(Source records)
***
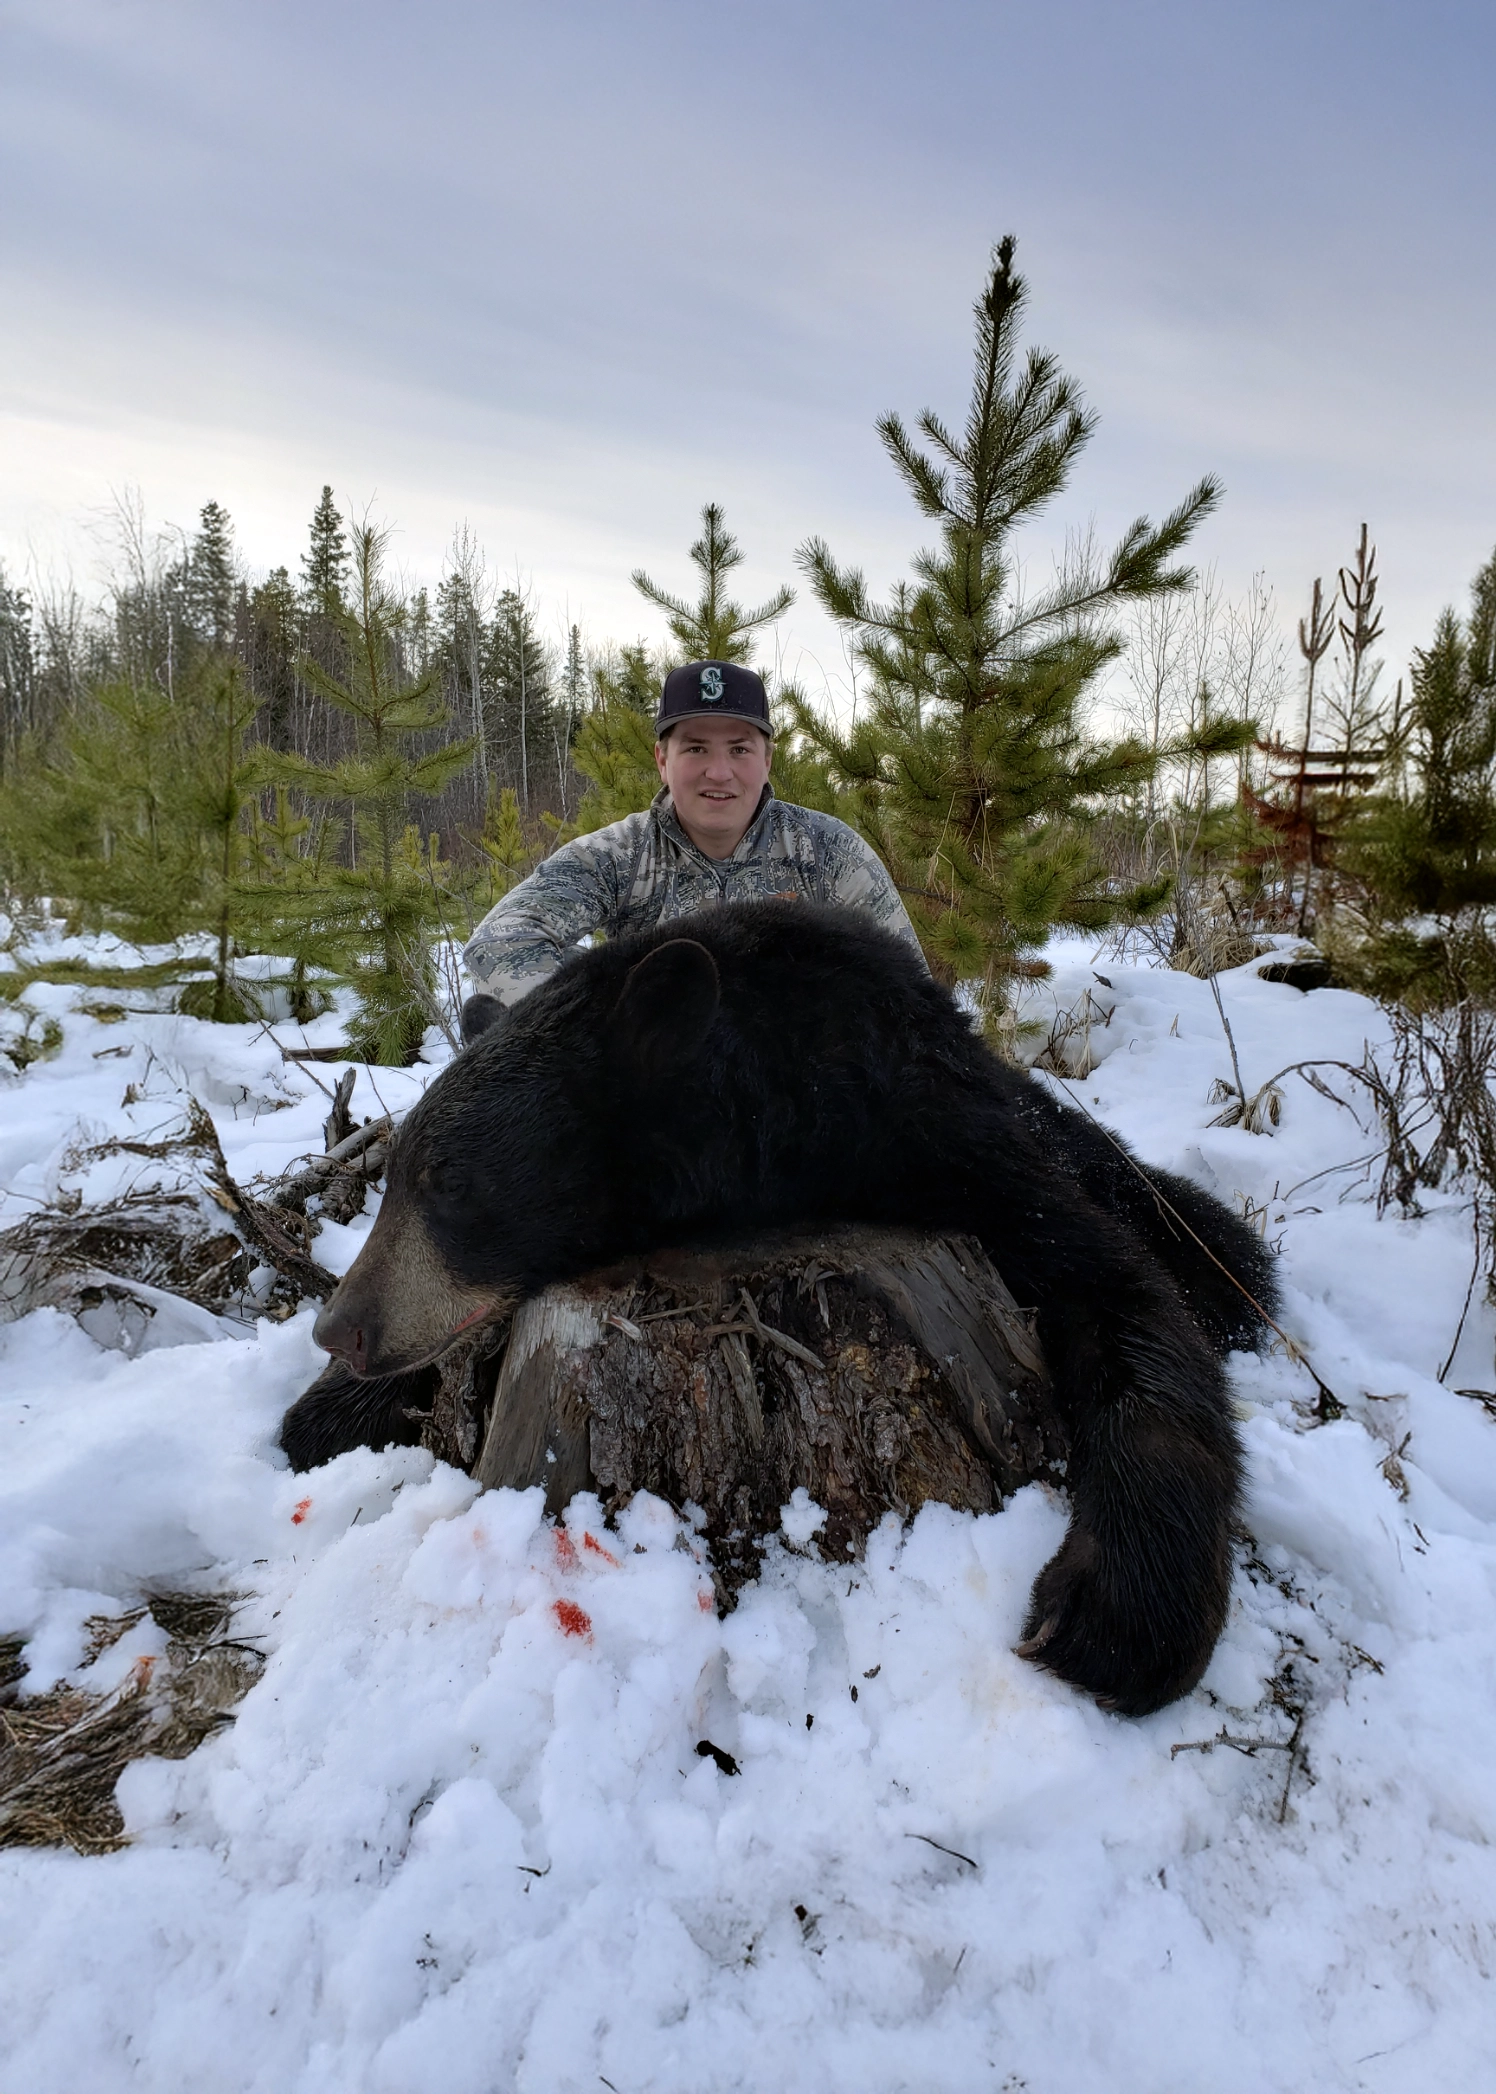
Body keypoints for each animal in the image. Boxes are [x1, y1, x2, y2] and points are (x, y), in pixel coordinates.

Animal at [286, 901, 1277, 1715]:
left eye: (448, 1182)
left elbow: (1125, 1299)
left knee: (1184, 1223)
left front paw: (1117, 1613)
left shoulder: (954, 1139)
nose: (339, 1327)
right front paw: (327, 1411)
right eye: (395, 1174)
***
With the pictures omitted, give every line above again exactly.

Body keypoints for each animal in the image. Boxes are [x1, y1, x2, y2] and points are (x, y), in pixel coordinates.

Animal at [286, 901, 1277, 1715]:
left eye: (448, 1182)
left elbow: (1125, 1299)
left knee: (1184, 1223)
left front paw: (1117, 1613)
left shoulder: (954, 1139)
nose: (339, 1327)
right front paw: (327, 1411)
right eye: (395, 1174)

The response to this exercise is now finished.